Threat actors are actively scanning the Internet for Microsoft Exchange servers affected by the CVE-2020-0688 remote code execution flaw that Microsoft has patched two weeks ago.

The vulnerability exists in the Exchange Control Panel (ECP) component and stems from the fact that Exchange Server fails to properly create unique cryptographic keys at the time of installation. This flaw allows a remote, authenticated attacker to execute arbitrary code with SYSTEM privileges on a server and fully compromise it.

«The nature of the bug is quite simple. Instead of having randomly-generated keys on a per-installation basis, all installations of Microsoft Exchange Server have the same validationKey and decryptionKey values in web.config. These keys are used to provide security for ViewState. ViewState is server-side data that ASP.NET web applications store in serialized format on the client. The client provides this data back to the server via the __VIEWSTATE request parameter», explained Simon Zuckerbraun from Zero Day Initiative in a technical report describing the inner workings of the vulnerability.

The researcher also provided a demo on how to exploit the above mentioned flaw and how to use the fixed cryptographic keys as part of an attack against an unpatched server.

Now security researcher Kevin Beaumont reported mass scanning for the CVE-2020-0688 (Microsoft Exchange 2007+ RCE vulnerability).

To exploit this issue attackers only have to find an Exchange server exposed online, search for email addresses they collect from the Outlook Web Access (OWA) portal URL, and use data from previous data breaches to perform credential stuffing attack.

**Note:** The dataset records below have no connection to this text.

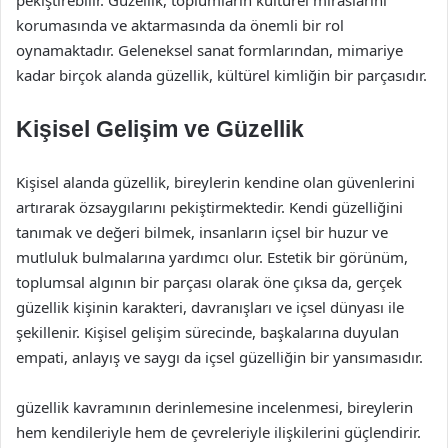
pekiştirebilir. Güzellik, toplumların kültürel miraslarını
korumasında ve aktarmasında da önemli bir rol
oynamaktadır. Geleneksel sanat formlarından, mimariye
kadar birçok alanda güzellik, kültürel kimliğin bir parçasıdır.
Kişisel Gelişim ve Güzellik
Kişisel alanda güzellik, bireylerin kendine olan güvenlerini
artırarak özsaygılarını pekiştirmektedir. Kendi güzelliğini
tanımak ve değeri bilmek, insanların içsel bir huzur ve
mutluluk bulmalarına yardımcı olur. Estetik bir görünüm,
toplumsal algının bir parçası olarak öne çıksa da, gerçek
güzellik kişinin karakteri, davranışları ve içsel dünyası ile
şekillenir. Kişisel gelişim sürecinde, başkalarına duyulan
empati, anlayış ve saygı da içsel güzelliğin bir yansımasıdır.
güzellik kavramının derinlemesine incelenmesi, bireylerin
hem kendileriyle hem de çevreleriyle ilişkilerini güçlendirir.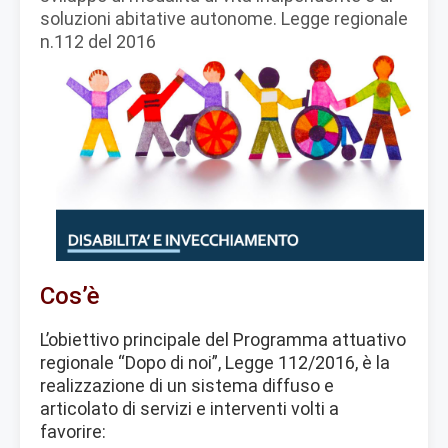
soluzioni abitative autonome. Legge regionale
n.112 del 2016
Cos’è
L’obiettivo principale del Programma attuativo
regionale “Dopo di noi”, Legge 112/2016, è la
realizzazione di un sistema diffuso e
articolato di servizi e interventi volti a
favorire:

Once logged in to server, they can gain full control of the targeted server by exploiting CVE-2020-0688, BleepingComputer explains.

According to Beaumont, the process could be automated with the help of open tools available online, and these tools are currently actively used by malicious actors in the wild.

“There are open source tools which take the input of a company page on LinkedIn, dump all the employee names then hammer Outlook Web App with authentication attempts via credential stuffing. These tools are used in active attacks, to gain OWA and ECP access,” Beaumont said.

Since there is no workaround currently available, the researchers urge administrators to patch their servers before attackers could spot them and exploit the CVE-2020-0688 flaw.